Sunday, January 26th the world stopped at the news of a fatal helicopter crash killing all 8 passengers, pilot, Kobe Bryant, and 13 his 13 year old daughter Gianna Bryant included in that number.  My next session of that series occurred that following Wednesday. Tragedy of this kind, especially when unexpected tends to shock you in waves. The 1st wave is disbelief. Frist, you’re in disbelief of the news. Next, you want every detail. How did this happen? How could it have happened? Then you begin the process of mourning, followed by opinions and reflections. This is when things starts to get tricky—personal anecdotes and tone deaf think pieces begin to emerge. People start bringing up skeletons from the deceased’s closet and questioning the collective’s right to grieve. And then, you begin to bring it home. What if it were my family that died? What if I found out about my loved  one’s passing via social media or TMZ? You’re triggered reflecting on your most recent bout with death. The funeral… the wound you thought had healed… it all comes back. At least it does for me. 

 

And even in the face of tragedy, my “For us” series still had to move forward. Although no one had signed up for that individual session, some people had purchased series passes, so I had to press forward with my Wednesday routine. This week was different. The train ride was longer. My legs felt heavier. This week, I had also found out that my older brother was diagnosed with lymphoma after a few trips to the emergency room and being discharged with “flu like symptoms,” because racism permeates healthcare too. My chest felt heavy. As I listened to my gospel playlist on the train, I fought back tears. I knew that this was going to be a very difficult session, but it was important that I still showed up. It was important that I held space for my people.

 I went through my ritual.
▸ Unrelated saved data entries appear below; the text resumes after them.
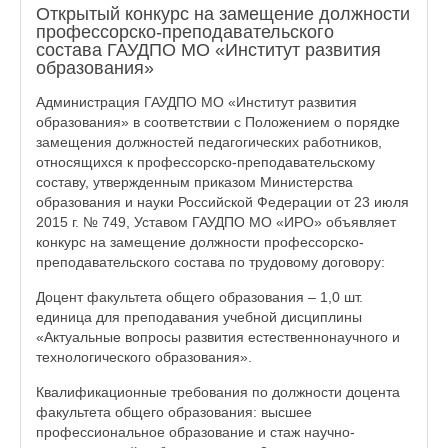
Открытый конкурс на замещение должности
профессорско-преподавательского
состава ГАУДПО МО «Институт развития
образования»
Администрация ГАУДПО МО «Институт развития
образования» в соответствии с Положением о порядке
замещения должностей педагогических работников,
относящихся к профессорско-преподавательскому
составу, утвержденным приказом Министерства
образования и науки Российской Федерации от 23 июля
2015 г. № 749, Уставом ГАУДПО МО «ИРО» объявляет
конкурс на замещение должности профессорско-
преподавательского состава по трудовому договору:
Доцент факультета общего образования – 1,0 шт.
единица для преподавания учебной дисциплины
«Актуальные вопросы развития естественнонаучного и
технологического образования».
Квалификационные требования по должности доцента
факультета общего образования: высшее
профессиональное образование и стаж научно-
I set the diffuser with my combinations of oils, burned my palo santo, an set up the mats and props. I made my flower circle and set up the candles. The vibe was important. I needed the physical space to reflect the beauty of each attendee—something I picked up from Oprah and her young women’s leadership academy for girls in South Africa. 

And no one showed up.

Here was the space. I was holding it for anyone who would show up, and no one did. I started to stretch and to practice on one of the mats. I went into child’s pose and immediately the levees broke. I wept. And I wept. I practiced alone in the space, and I wept. 
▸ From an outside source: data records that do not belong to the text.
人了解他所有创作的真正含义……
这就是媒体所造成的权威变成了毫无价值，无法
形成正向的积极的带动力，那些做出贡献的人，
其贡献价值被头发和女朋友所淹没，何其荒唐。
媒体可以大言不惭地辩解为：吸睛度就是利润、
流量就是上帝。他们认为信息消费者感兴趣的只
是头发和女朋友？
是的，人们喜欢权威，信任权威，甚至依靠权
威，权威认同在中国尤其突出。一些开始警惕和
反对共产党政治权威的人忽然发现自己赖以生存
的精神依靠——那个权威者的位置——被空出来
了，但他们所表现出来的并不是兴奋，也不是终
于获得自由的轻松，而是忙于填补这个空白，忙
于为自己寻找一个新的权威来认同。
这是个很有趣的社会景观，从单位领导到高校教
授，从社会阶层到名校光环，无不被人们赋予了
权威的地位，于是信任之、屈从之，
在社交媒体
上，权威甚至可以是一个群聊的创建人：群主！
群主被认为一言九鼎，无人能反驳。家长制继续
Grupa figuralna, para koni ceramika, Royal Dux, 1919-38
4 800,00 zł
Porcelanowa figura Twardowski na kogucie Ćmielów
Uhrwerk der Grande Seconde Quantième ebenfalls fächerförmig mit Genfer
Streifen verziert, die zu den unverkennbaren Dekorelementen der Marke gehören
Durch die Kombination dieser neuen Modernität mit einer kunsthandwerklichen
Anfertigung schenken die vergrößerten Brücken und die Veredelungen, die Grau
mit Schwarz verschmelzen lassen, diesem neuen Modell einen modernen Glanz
 I realized that I was carrying so much weight—the shock of an untimely celebrity passing and processing what that meant for those families and watching the world grieve and go through the iterations of the aforementioned cycle. Hearing the hatred and vitriol from Black men toward Gayle King after she was sabotaged by her own network, and centering my brother’s experience being so proximate to death with with that of the Bryant’s. I realized that night that I also need to and have to hold space for myself.